Muro e amok

Muro

Foi em Ber­lim. Fui lá, pri­meira vez, em 1984. Jovem crí­tico a entre­vis­tar uma jovem cine­asta. Pou­cos dias, de visita gui­ada, e era um mundo que res­pi­rava um ar — expe­ri­men­tal, artís­tico, sexual — que não exis­tia ainda nesse Por­tu­gal que se ia roçando pela Europa. Mas havia outra coisa em Berlim: um Muro. Havia sem­pre um Muro a atravessar-se. Ber­lim ocidental era uma ilha sofis­ti­ca­dís­sima e aper­ta­dís­sima, com um Muro à volta.

Não admira que lá tenha des­co­berto o amok. Acon­te­cia, em geral, ao fim de semana. Um tipo, um qual­quer tipo, passava-se e desa­tava, raivoso, a con­du­zir como um louco por cima dos pas­seios, con­tra os sinais e com gente (pare­ciam pes­soas e eram pes­soas) a voar para den­tro de pro­tec­to­ras por­tas. Pen­sei que era lenda. Até ver o amok, à frente des­tes olhos que algum dia um jacaré há-de comer. Malhas que o Muro tece. Era, tinha de ser, insuportável tanta insu­la­ri­dade murada.

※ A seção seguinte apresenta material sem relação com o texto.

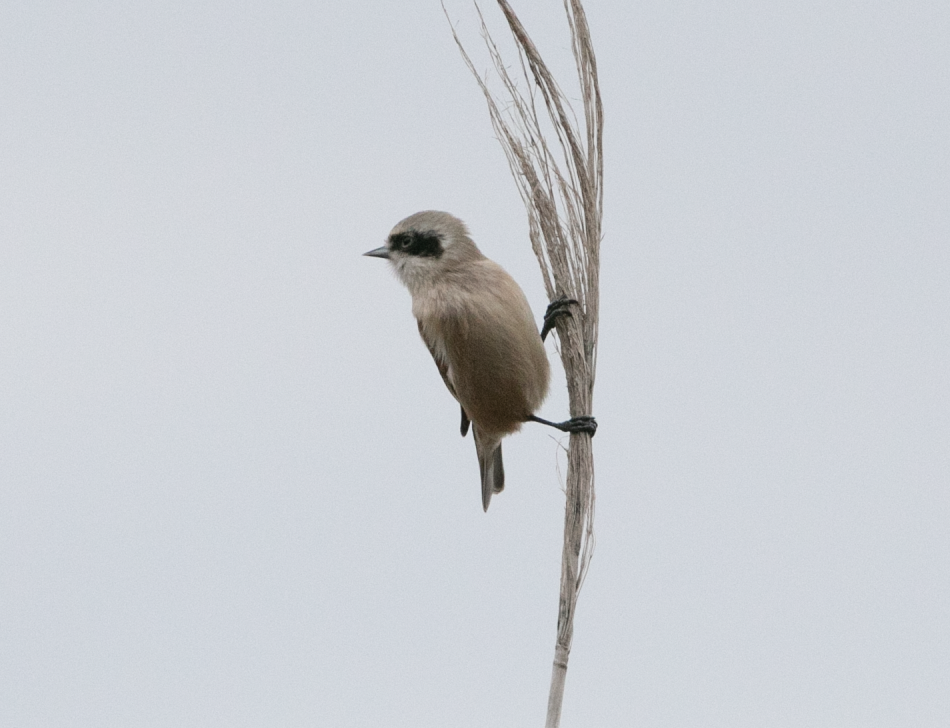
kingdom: Animalia
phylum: Chordata
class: Aves
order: Passeriformes
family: Remizidae
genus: Remiz
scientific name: Remiz pendulinus
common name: Eurasian penduline tit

Cinco anos depois, o Muro caiu. Há 30 anos que Berlim voltou a ser uma cidade una, completa, como na tarde de 13 de Agosto de 1961, quando Billy Wilder estava a filmar One, Two, Three, na porta de Brandeburgo. Descobriu, quando voltou ao cenário, na manhã de 14 de Agosto, que um muro já dividia o cenário ao meio. Hei de escrever uma crónica sobre isso.